Can you reproduce every line of the data below without changing anything?

::: DATA FOR PROCESSING

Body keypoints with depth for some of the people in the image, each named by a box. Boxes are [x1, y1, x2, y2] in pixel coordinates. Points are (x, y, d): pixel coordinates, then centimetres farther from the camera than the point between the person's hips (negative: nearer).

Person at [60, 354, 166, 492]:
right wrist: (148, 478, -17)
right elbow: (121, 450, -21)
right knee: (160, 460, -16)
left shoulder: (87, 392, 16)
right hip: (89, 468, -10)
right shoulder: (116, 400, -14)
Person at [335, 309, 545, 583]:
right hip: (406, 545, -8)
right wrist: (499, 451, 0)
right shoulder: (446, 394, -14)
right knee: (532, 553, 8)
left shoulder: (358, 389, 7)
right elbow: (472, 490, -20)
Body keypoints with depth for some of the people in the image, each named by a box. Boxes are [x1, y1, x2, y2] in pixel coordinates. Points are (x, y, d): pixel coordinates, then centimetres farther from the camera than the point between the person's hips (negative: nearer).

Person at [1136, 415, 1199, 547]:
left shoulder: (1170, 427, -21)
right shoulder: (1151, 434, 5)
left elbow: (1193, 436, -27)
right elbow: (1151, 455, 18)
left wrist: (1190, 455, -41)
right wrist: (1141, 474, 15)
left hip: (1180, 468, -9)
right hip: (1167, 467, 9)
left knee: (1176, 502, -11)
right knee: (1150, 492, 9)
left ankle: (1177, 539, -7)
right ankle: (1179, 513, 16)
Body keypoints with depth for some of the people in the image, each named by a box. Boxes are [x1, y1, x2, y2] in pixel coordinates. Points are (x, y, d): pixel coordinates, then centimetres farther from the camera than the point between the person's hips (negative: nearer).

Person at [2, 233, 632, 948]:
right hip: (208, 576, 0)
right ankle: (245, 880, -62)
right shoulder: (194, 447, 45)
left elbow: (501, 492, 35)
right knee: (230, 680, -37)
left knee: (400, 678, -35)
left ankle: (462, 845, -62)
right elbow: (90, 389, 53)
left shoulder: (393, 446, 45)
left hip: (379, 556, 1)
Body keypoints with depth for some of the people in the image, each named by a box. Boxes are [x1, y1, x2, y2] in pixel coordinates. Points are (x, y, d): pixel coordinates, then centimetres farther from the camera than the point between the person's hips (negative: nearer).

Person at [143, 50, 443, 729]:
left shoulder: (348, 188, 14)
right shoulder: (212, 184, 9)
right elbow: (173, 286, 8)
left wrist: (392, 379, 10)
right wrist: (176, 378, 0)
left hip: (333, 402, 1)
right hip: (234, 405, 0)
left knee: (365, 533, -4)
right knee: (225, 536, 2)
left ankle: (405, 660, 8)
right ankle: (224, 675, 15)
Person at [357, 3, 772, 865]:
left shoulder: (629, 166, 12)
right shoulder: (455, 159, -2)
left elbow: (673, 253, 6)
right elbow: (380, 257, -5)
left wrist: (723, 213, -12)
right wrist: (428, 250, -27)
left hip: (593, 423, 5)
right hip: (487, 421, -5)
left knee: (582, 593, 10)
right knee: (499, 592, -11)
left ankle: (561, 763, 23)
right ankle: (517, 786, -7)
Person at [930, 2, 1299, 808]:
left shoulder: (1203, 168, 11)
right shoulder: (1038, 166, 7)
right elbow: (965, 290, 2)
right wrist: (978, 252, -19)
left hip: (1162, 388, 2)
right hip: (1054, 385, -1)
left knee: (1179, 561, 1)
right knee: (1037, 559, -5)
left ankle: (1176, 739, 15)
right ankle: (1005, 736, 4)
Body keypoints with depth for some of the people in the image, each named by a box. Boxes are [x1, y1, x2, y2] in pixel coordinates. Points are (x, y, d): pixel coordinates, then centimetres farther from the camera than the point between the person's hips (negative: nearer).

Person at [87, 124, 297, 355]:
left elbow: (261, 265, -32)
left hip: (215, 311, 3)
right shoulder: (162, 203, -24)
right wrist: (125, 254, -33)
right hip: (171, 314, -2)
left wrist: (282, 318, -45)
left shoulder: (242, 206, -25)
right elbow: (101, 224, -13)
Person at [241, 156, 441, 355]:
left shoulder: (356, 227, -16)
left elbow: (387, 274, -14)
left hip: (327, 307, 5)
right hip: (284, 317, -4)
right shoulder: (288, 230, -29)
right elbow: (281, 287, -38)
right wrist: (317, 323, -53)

::::::

* **EXPECTED ANSWER**
Body keypoints with depth for some of the people in the image, each named by a box. Boxes are [x1, y1, x2, y2] in pixel coordinates. Points are (x, y, d): pixel coordinates, then centimetres farther from the camera than the point between the person's hips (negative: nearer).

Person at [60, 354, 166, 492]:
right wrist: (148, 478, -17)
right elbow: (121, 450, -21)
right knee: (160, 460, -16)
left shoulder: (87, 392, 16)
right hip: (89, 468, -10)
right shoulder: (116, 400, -14)
Person at [335, 309, 545, 583]:
right hip: (406, 545, -8)
right wrist: (499, 451, 0)
right shoulder: (446, 394, -14)
right knee: (532, 553, 8)
left shoulder: (358, 389, 7)
right elbow: (472, 490, -20)
Body keypoints with depth for some of the people in the image, each named by a box. Boxes are [x1, y1, x2, y2] in pixel coordinates. Points are (x, y, d): pixel coordinates, then centimetres farther from the camera than the point between the person's hips (negative: nearer).

Person at [1136, 415, 1199, 547]:
left shoulder: (1170, 427, -21)
right shoulder: (1151, 434, 5)
left elbow: (1193, 436, -27)
right elbow: (1151, 455, 18)
left wrist: (1190, 455, -41)
right wrist: (1141, 474, 15)
left hip: (1180, 468, -9)
right hip: (1167, 467, 9)
left knee: (1176, 502, -11)
right knee: (1150, 492, 9)
left ankle: (1177, 539, -7)
right ankle: (1179, 513, 16)
Body keypoints with depth for some of the people in the image, each named by a box. Boxes are [x1, y1, x2, y2] in pixel coordinates. Points are (x, y, d): pixel coordinates, then centimetres farther from the camera than the point between the person's hips (negative: nearer).

Person at [2, 233, 632, 948]:
right hip: (208, 576, 0)
right ankle: (245, 880, -62)
right shoulder: (194, 447, 45)
left elbow: (501, 492, 35)
right knee: (230, 680, -37)
left knee: (400, 678, -35)
left ankle: (462, 845, -62)
right elbow: (90, 389, 53)
left shoulder: (393, 446, 45)
left hip: (379, 556, 1)
Body keypoints with depth for some of the people in the image, each named by a box. Boxes are [x1, y1, x2, y2] in pixel coordinates. Points are (x, y, d): pixel coordinates, then centimetres farther from the camera than the point between the person's hips (negative: nearer).

Person at [143, 50, 443, 729]:
left shoulder: (348, 188, 14)
right shoulder: (212, 184, 9)
right elbow: (173, 286, 8)
left wrist: (392, 379, 10)
right wrist: (176, 378, 0)
left hip: (333, 402, 1)
right hip: (234, 405, 0)
left knee: (365, 533, -4)
right knee: (225, 536, 2)
left ankle: (405, 660, 8)
right ankle: (224, 675, 15)
Person at [357, 3, 772, 865]:
left shoulder: (629, 166, 12)
right shoulder: (455, 159, -2)
left elbow: (673, 253, 6)
right elbow: (380, 257, -5)
left wrist: (723, 213, -12)
right wrist: (428, 250, -27)
left hip: (593, 423, 5)
right hip: (487, 421, -5)
left knee: (582, 593, 10)
right knee: (499, 592, -11)
left ankle: (561, 763, 23)
right ankle: (517, 786, -7)
Person at [930, 2, 1299, 808]:
left shoulder: (1203, 168, 11)
right shoulder: (1038, 166, 7)
right elbow: (965, 290, 2)
right wrist: (978, 252, -19)
left hip: (1162, 388, 2)
right hip: (1054, 385, -1)
left knee: (1179, 561, 1)
right knee: (1037, 559, -5)
left ankle: (1176, 739, 15)
right ankle: (1005, 736, 4)
Body keypoints with depth for some of the people in the image, each named by a box. Boxes are [x1, y1, x2, y2] in pixel coordinates. Points are (x, y, d): pixel coordinates, then centimetres farther from the camera than the point between the person's hips (negative: nearer).

Person at [87, 124, 297, 355]:
left elbow: (261, 265, -32)
left hip: (215, 311, 3)
right shoulder: (162, 203, -24)
right wrist: (125, 254, -33)
right hip: (171, 314, -2)
left wrist: (282, 318, -45)
left shoulder: (242, 206, -25)
right elbow: (101, 224, -13)
Person at [241, 156, 441, 355]:
left shoulder: (356, 227, -16)
left elbow: (387, 274, -14)
left hip: (327, 307, 5)
right hip: (284, 317, -4)
right shoulder: (288, 230, -29)
right elbow: (281, 287, -38)
right wrist: (317, 323, -53)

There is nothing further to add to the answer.